The Mindset of Change
There’s something underneath all of this that I keep coming back to and I’ve had a name for it for years.
It’s the ability to hold your current beliefs with confidence and looseness at the same time. Confident enough to act on them, make decisions, give direction. Loose enough that when better information arrives, you can update without it feeling like a defeat.
This sounds like a contradiction. It isn’t. It’s actually the way good scientists think: with strong hypotheses held provisionally, designed to be falsified. The strength of the belief enables decisive action. The provisionality enables honest updating.
Most leaders are trained to project certainty. The AI age is going to reward those who can project directional confidence: I know where I’m going, here’s why, and I’m open to updating the route as we learn more.
I call this the mindset of change. Not a technique, not a framework, not a tool. A way of standing in relation to the world that makes updating feel like progress rather than defeat. It’s the thread running through everything I do, and through everything I’ve written this month.
What This Month Has Been About
I started May with Palantir’s manifesto: an organization that has been exceptionally clear about what it believes and has spent years building toward it. I moved to my own quiet decision to stop using OpenAI: an update I made based on accumulated signals, without announcing it. Then to the sycophancy problem: the structural tendency of AI systems, and of most feedback environments, to tell us what we want to hear rather than what we need to. Then to what I built to work around it: two AI strategists with opposing mandates, arguing about my own company, producing findings I’d been avoiding for months. Then, on Towel Day, to Adams’s reminder that “Don’t Panic” is actually strategic advice.

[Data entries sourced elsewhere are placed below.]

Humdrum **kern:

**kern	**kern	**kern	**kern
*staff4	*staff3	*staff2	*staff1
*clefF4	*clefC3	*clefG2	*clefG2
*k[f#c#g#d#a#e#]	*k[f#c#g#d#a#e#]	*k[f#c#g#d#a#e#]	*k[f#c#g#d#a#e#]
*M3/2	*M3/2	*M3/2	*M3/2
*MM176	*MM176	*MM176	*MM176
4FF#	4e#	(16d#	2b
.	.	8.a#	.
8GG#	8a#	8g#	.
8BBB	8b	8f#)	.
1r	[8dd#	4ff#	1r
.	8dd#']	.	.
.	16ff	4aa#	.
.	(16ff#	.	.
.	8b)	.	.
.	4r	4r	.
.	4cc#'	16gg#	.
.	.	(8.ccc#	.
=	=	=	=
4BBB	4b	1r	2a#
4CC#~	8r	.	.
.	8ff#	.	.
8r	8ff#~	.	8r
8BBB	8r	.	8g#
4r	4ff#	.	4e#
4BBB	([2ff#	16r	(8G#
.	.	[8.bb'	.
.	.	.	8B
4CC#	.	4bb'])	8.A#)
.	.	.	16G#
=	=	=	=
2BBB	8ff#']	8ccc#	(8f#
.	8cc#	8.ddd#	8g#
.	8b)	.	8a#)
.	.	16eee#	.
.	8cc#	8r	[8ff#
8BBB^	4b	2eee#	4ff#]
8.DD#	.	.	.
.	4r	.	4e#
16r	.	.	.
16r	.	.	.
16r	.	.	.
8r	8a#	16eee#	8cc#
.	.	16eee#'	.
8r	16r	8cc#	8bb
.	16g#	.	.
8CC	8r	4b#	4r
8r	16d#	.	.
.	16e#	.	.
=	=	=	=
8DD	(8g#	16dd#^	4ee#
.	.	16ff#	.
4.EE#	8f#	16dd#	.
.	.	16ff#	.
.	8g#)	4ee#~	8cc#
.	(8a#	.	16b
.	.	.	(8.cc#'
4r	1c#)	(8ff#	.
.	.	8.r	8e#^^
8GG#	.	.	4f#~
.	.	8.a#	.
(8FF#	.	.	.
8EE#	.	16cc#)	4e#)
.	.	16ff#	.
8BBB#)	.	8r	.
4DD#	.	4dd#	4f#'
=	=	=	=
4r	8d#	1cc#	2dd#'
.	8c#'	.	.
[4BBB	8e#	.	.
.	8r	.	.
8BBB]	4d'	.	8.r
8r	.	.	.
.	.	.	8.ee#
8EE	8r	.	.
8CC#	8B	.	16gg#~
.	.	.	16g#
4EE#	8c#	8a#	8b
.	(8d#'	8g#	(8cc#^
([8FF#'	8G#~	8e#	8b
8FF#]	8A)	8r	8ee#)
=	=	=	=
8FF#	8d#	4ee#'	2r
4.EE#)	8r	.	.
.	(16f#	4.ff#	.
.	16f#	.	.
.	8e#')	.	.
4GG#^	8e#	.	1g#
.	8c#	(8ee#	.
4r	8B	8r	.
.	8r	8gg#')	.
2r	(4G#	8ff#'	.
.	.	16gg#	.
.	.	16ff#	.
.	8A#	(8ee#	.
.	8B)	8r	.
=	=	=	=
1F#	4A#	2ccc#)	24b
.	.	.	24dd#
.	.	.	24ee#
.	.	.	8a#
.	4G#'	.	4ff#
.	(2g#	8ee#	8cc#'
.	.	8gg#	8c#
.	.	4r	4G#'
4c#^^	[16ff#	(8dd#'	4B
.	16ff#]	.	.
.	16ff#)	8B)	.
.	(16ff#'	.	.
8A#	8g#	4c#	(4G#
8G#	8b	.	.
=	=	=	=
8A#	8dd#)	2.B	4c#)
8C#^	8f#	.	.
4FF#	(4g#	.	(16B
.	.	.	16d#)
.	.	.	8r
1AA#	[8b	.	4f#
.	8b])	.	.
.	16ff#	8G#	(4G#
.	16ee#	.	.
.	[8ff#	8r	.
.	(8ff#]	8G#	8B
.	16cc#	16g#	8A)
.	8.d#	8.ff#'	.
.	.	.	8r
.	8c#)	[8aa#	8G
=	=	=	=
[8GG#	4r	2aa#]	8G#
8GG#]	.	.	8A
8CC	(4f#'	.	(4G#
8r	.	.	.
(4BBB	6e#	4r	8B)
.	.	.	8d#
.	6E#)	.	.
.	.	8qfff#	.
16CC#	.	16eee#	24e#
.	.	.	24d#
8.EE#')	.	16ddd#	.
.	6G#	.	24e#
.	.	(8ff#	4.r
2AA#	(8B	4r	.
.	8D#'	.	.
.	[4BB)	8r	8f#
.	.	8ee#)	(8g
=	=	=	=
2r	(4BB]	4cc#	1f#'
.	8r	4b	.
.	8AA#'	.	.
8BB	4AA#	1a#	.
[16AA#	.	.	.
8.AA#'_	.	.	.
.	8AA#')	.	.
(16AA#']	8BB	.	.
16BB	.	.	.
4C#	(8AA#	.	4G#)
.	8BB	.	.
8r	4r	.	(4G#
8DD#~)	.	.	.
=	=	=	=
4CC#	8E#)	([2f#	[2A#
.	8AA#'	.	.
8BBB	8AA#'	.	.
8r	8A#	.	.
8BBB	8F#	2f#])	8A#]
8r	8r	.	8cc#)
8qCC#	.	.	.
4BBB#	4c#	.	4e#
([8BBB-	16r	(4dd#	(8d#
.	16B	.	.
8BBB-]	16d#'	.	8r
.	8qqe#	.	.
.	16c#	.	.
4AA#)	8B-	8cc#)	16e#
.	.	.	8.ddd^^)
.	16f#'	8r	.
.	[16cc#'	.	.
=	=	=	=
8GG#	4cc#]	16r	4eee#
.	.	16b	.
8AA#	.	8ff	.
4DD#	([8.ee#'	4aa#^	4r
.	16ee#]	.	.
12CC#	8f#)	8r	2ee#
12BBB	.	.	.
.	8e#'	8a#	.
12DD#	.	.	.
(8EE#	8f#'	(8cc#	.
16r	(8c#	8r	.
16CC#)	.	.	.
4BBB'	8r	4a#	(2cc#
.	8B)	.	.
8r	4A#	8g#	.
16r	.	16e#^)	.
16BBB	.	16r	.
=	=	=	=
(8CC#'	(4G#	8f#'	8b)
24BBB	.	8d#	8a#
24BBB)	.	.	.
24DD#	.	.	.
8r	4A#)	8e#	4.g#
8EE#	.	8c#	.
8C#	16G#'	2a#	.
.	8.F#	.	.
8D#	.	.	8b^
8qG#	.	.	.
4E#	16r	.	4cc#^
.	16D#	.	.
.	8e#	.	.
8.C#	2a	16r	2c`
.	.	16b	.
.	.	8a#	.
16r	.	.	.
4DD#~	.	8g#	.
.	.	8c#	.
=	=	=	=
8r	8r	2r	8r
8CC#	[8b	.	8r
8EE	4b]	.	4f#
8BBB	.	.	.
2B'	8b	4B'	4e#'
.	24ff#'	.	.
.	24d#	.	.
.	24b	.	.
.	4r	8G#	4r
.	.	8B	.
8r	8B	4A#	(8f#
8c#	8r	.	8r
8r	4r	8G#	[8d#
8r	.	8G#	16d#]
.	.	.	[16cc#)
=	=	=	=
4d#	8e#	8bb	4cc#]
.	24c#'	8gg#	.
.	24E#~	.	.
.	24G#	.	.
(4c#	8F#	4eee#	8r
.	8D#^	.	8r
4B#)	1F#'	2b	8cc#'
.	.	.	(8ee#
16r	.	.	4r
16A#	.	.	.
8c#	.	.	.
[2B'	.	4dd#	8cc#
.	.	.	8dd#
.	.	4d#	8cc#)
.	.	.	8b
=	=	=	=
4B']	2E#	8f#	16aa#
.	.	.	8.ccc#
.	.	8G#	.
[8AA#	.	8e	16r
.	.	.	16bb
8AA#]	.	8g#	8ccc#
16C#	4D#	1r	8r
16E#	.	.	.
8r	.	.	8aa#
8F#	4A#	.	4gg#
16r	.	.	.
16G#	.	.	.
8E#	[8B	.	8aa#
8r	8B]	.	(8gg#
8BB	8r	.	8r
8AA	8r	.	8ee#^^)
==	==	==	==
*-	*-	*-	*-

All of these are, at some level, about the same thing: how do you stay oriented as a person, as a leader, as an organization, in a landscape that is reorganizing faster than any previous map can account for?
The answer isn’t to predict better. It isn’t to find a more stable foundation. It’s to get better at the practice of updating: quickly, honestly, without drama, and without losing the thread of what you’re actually trying to do.
That’s the mindset of change. The leaders who develop it are going to find this a very interesting time to be working.
The rest are going to find it exhausting.
What’s your practice for staying oriented when the landscape is shifting? I’d be curious, especially if you’ve found something that actually works.
See you in June. And thanks for reading.